« Sama’a Essoufi» à Sétif Mahmoud Touhami , « Dervisan » et « Burruezzo » séduisent le public

jeudi 10 novembre 2016 à 20:51
Source de l'article : Elmoudjahid.com

Entamé lundi à la maison de la culture «  Houari-Boumediene » après son ouverture officielle par le ministre de la Culture, Azzedine Mihoubi, et en présence du wali, Nacer Maskri, et de l’ensemble des autorités civiles et militaires de la wilaya, la 6e édition du festival culturel international « Sama’a Essoufi » s’est poursuivie mardi, la deuxième journée, marquée par la même adhésion et la même ambiance qui  ont prévalu à l’issue de la cérémonie d’ouverture.

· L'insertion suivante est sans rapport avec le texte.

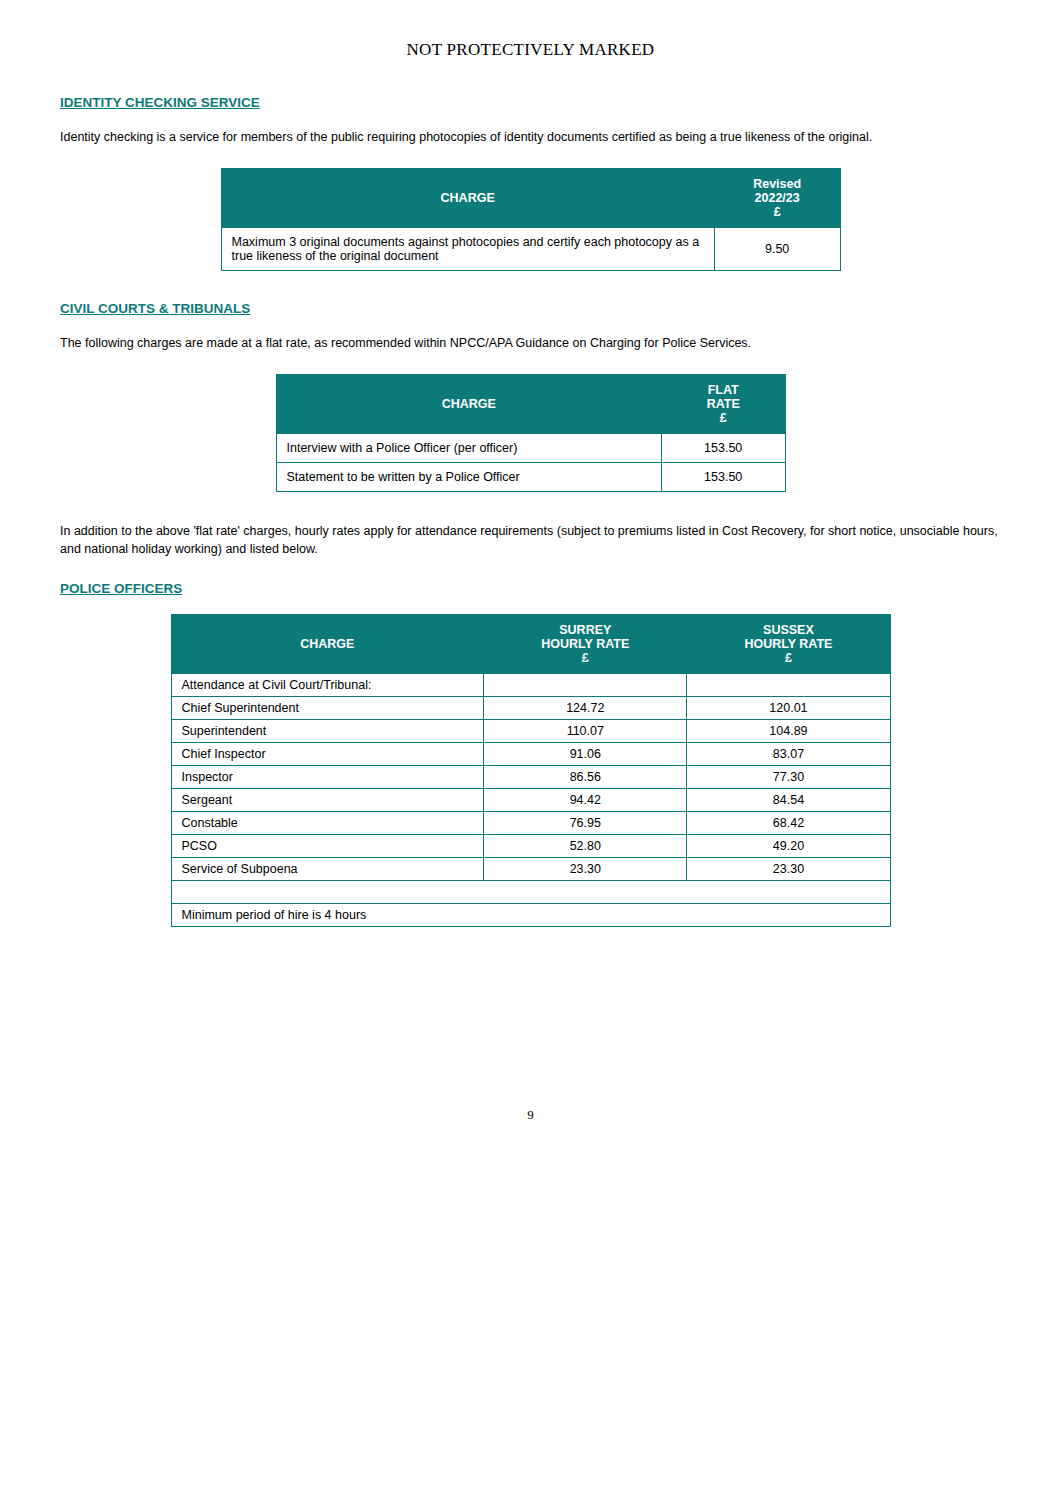NOT PROTECTIVELY MARKED
IDENTITY CHECKING SERVICE
Identity checking is a service for members of the public requiring photocopies of identity documents certified as being a true likeness of the original.
| CHARGE | Revised 2022/23 £ |
| --- | --- |
| Maximum 3 original documents against photocopies and certify each photocopy as a true likeness of the original document | 9.50 |
CIVIL COURTS & TRIBUNALS
The following charges are made at a flat rate, as recommended within NPCC/APA Guidance on Charging for Police Services.
| CHARGE | FLAT RATE £ |
| --- | --- |
| Interview with a Police Officer (per officer) | 153.50 |
| Statement to be written by a Police Officer | 153.50 |
In addition to the above 'flat rate' charges, hourly rates apply for attendance requirements (subject to premiums listed in Cost Recovery, for short notice, unsociable hours, and national holiday working) and listed below.
POLICE OFFICERS
| CHARGE | SURREY HOURLY RATE £ | SUSSEX HOURLY RATE £ |
| --- | --- | --- |
| Attendance at Civil Court/Tribunal: | | |
| Chief Superintendent | 124.72 | 120.01 |
| Superintendent | 110.07 | 104.89 |
| Chief Inspector | 91.06 | 83.07 |
| Inspector | 86.56 | 77.30 |
| Sergeant | 94.42 | 84.54 |
| Constable | 76.95 | 68.42 |
| PCSO | 52.80 | 49.20 |
| Service of Subpoena | 23.30 | 23.30 |
| Minimum period of hire is 4 hours |
9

Un public nombreux qui a appris au fil du temps à connaître et apprécier le niveau d’une telle rencontre qui a fini par décrocher une juste place sur les tablettes culturelles nationales et être institutionnalisée, comme devait l’annoncer le ministre de la Culture  dans son intervention d’ouverture de ce festival, soulignant par la même les avancées qu’a connues une telle rencontre, le niveau qu’elle a su se forger tout au long des  éditions précédentes  autant par le niveau des formations présentes que par la qualité des prestations.
Autant d’acquis qui ont fait dire au cheikh Mahfoud Touhami  d’Egypte, alors qu’il foulait en première les planches de la maison de la culture : « Je suis venu porteur des salutations fraternelles du peuple égyptien au peuple algérien ; je voudrais par la même féliciter les organisateurs  pour avoir su maintenir l’excellent niveau d’un tel festival mais ce qui me réjouit d’avantage c’est de voir que dans ce monde déchiré par la division, la violence  et l’extrémisme, il y a des pays comme l’Algérie qui ne ménagent aucun effort et continuent à entretenir cette unité et cette fraternité à travers de telles rencontres. Merci Beaucoup ! »
Une première soirée que Cheikh Mahfoud Touhami,  qui a à son actif un palmarès  éloquent, a su hisser avec sa troupe à une dimension à la mesure de l’événement, riche en couleurs et une prestation sublime, combien de fois ovationnées par ce public nombreux qui s’est levé pour exprimer son sentiment de satisfaction et plus d’une fois aussi accompagner Cheikh Mahfoud dans son merveilleux répertoire. Dans ce merveilleux décor et de chants où chaque parole, chaque geste  était l’expression d’un soufisme qui se distinguait par sa spiritualité.
La formation turque Soufi Dervisan  dans la sublime prestation de ses « Dhikr  et sama’a qui rappellent que dans l’univers, de l’atome à la planète, tout est tourbillonnant », n’en fut pas moins brillante avec ce tourneur qui incarnait bien cette image  qui sera plus imposante dans cette  symbiose que surent mettre en œuvre, à la fin de cette soirée, les têtes de file des quatre formations turque, égyptienne et algériennes, la troupe « Achwag » et celle du regretté  Mounchid Toufik Bouras, en chantant main dans la main, dans un même élan d’amitié, de fraternité ce juste produit de la spiritualité conquise en cette soirée.
Mardi, au titre de la deuxième soirée, c’était au tour de la formation espagnole «  Burrezo » d’aller à la conquête du public dans une prestation de ce quatrain bien porté par le chanteur et compositeur Pédro Burruezo dans ces chansons, vers et litanies s’inspirant des profondeurs et des secrets de ce merveilleux patrimoine soufi.
Dans ce dialogue des civilisations et cette diversité culturelle, la troupe espagnole composée de 4 artistes, a su mettre en exergue  toutes ces techniques spirituelles du Soufisme, « enfilant précieusement nos âmes au mystère de la création ». Les troupes « El Adjial Esaiida» de Ghardaia et celles d’ «El Aqsa » d’Alger brilleront également par de bons répertoires, au moment où le cycle de conférences et le travail d’atelier destiné notamment à la formation, marquait cette 6e édition.